Un retour à une guerre civile à part entière pourrait ouvrir la voie à une partition formelle. Le sud est politiquement et ethniquement plus cohérent que le nord et son économie agricole pourrait lui permettre de survivre sans le reste du pays. Cependant, le Nord resterait instable et les profondes ressentiments des divers groupes musulmans en feraient une cible attrayante pour une nouvelle ingérence du dirigeant libyen Kadhafi, qui a manifestement encore des projets sur la région.

L'espoir de contenir les tensions entre factions et d'empêcher un autre bouleversement repose en grande partie sur la façon dont le gouvernement tchadien traite Habré. Goukouni, Kamoungue et Acyl - malgré leur refus professé de négocier avec le chef rebelle - savent que s'ils ne peuvent pas l'arrêter militairement, ils devront essayer de l'accommoder politiquement. Ramener Habre dans le gouvernement, cependant, pourrait être aussi dangereux que le garder hors. Il ne se reposerait probablement pas longtemps dans une position subalterne s'il conclut une fois de plus que ses chances de prendre le contrôle du gouvernement étaient bonnes.

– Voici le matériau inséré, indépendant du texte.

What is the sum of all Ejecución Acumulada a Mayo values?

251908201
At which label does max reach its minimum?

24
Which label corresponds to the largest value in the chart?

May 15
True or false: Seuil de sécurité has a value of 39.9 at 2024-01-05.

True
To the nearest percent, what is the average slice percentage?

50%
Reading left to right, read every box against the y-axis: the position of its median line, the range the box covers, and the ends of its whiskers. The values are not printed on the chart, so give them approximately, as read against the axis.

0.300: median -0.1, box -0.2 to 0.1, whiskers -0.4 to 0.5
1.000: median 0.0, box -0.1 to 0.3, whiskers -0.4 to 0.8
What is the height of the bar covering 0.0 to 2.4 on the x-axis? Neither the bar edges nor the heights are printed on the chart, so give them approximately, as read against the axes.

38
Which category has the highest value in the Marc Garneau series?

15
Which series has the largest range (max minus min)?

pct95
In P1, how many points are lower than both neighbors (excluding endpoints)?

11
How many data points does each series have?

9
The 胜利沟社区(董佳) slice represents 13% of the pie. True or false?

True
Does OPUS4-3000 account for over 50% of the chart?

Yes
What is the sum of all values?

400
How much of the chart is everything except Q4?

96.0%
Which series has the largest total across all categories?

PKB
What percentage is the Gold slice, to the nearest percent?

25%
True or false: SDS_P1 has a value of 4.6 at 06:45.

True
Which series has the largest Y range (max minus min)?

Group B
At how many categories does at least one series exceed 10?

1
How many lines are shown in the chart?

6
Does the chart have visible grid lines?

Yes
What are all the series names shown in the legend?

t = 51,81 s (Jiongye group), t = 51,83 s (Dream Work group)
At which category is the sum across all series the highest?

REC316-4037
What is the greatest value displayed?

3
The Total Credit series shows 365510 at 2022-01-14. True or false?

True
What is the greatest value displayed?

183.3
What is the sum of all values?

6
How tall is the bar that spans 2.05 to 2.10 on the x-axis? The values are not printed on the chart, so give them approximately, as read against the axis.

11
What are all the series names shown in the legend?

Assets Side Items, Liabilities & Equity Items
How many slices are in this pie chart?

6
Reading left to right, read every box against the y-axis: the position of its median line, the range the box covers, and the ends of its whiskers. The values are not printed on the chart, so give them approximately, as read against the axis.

Si le régime de Goukouni allait désamorcer la menace d'une nouvelle guerre civile en faisant la paix avec Habré, son prochain ordre serait d'essayer d'intégrer toutes les différentes factions dans une armée nationale véritablement impartiale. Ensuite, les factions tchadiennes devraient se concentrer sur l'élaboration d'une forme plus efficace de gouvernement central. Une option pourrait être une structure fédérale, mettant en vedette des administrateurs régionaux ayant une autorité considérable sur les affaires locales, ce qui pourrait aider à apaiser les sentiments séparatistes et préserver un semblant d'unité nationale. Les perspectives de ces développements semblent éloignées, cependant, et la violence factionnelle est susceptible de rester la méthode préférée du Tchad de discours politique pour un certain temps à venir.